### Source extract
'''
2.2. Solution on the Compressible Fluid Case

Using the Fourier series method, the velocity can be written in a harmonic function with a frequency of $\omega$. This implies that:

$$\frac{{\partial }^{2}u}{\partial t^2}=-{\omega }^{2}u$$

(9)

For the physical property of the fluid, the density changes slightly, but the change of density over time and space cannot be neglected. Thus, in this paper, the density is assumed to be a constant as ${\rho }_o$, but the changes of density over time and space have to be considered in the solution. From Equation (2), pressure can be obtained by the integration between limits from $r$ to the unbounded position:

$$\Delta p=p-p_0=-{\rho }_o{\displaystyle {\int }_r^{\infty }\frac{\partial u}{\partial t}}dr+\frac{{\rho }_o}{2}{u}^2,$$

(10)
'''
### Entries shown
'''
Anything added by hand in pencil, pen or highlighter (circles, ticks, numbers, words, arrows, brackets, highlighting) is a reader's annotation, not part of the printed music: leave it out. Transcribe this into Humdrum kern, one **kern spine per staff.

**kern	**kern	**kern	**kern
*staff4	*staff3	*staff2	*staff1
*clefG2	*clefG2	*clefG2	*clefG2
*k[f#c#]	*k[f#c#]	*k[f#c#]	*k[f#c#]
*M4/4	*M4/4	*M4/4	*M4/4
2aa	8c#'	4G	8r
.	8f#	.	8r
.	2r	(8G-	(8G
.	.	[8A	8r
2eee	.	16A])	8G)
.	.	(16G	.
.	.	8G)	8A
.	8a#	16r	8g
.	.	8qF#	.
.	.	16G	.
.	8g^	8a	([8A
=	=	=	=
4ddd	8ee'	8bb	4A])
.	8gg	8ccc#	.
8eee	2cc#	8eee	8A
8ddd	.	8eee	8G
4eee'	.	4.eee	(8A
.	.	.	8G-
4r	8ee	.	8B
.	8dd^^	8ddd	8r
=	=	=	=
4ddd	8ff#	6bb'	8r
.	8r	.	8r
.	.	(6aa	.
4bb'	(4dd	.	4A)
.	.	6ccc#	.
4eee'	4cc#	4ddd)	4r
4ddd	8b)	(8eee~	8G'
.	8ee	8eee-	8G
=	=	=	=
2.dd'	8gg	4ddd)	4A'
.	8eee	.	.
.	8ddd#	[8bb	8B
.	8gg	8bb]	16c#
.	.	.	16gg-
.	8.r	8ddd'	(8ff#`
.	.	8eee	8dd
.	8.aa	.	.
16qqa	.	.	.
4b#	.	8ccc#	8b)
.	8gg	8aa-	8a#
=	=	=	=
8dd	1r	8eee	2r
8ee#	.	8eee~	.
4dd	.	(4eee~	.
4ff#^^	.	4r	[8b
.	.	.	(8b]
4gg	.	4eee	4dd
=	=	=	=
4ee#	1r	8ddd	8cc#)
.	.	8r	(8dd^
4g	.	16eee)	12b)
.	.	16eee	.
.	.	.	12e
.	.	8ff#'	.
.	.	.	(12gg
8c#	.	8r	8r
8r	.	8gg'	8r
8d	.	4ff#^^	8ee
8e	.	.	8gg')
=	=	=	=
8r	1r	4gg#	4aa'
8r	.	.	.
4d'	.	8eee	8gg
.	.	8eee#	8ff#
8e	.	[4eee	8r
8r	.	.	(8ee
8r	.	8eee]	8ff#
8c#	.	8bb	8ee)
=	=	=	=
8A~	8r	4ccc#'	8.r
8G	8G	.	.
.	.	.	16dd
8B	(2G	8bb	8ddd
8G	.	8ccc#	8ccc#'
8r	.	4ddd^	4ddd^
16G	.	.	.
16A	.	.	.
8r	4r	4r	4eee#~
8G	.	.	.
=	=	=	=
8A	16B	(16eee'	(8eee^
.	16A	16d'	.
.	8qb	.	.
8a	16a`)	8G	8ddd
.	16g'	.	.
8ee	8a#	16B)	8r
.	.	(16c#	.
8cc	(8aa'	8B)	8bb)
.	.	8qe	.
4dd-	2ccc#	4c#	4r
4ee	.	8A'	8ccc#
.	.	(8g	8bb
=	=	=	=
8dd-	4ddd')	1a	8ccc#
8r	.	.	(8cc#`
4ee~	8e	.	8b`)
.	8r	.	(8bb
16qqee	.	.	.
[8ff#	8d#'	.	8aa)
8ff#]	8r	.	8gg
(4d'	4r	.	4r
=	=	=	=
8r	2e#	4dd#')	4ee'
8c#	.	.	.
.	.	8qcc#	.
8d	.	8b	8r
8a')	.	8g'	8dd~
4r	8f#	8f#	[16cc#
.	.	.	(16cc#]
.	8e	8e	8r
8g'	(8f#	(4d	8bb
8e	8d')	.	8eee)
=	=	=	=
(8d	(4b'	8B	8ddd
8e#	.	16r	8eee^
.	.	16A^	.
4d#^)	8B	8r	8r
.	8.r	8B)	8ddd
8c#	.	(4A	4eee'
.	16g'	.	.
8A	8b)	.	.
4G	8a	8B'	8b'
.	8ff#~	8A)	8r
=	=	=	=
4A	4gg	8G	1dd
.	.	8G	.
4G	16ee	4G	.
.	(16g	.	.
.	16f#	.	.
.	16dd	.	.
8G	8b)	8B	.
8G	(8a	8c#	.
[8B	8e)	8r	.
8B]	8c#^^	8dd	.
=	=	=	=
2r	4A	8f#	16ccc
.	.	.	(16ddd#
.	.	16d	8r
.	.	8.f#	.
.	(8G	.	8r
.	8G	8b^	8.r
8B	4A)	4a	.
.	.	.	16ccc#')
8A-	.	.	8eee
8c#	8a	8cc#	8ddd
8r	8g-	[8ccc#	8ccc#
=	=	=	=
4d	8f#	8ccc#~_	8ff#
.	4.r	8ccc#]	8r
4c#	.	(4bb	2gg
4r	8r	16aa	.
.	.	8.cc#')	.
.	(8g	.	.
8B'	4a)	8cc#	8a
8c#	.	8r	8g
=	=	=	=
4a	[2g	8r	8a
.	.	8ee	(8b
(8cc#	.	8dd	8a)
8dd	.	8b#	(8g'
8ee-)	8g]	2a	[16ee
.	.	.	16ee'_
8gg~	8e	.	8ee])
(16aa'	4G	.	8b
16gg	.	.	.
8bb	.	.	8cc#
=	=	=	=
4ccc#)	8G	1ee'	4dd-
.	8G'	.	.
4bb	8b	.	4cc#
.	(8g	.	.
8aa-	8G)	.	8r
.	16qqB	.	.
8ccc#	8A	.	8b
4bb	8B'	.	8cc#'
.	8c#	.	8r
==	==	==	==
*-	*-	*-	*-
'''
Name the method that the compressible fluid excerpt uses to write the velocity as a harmonic function with frequency ω.

### Response to this exercise
The Fourier series method.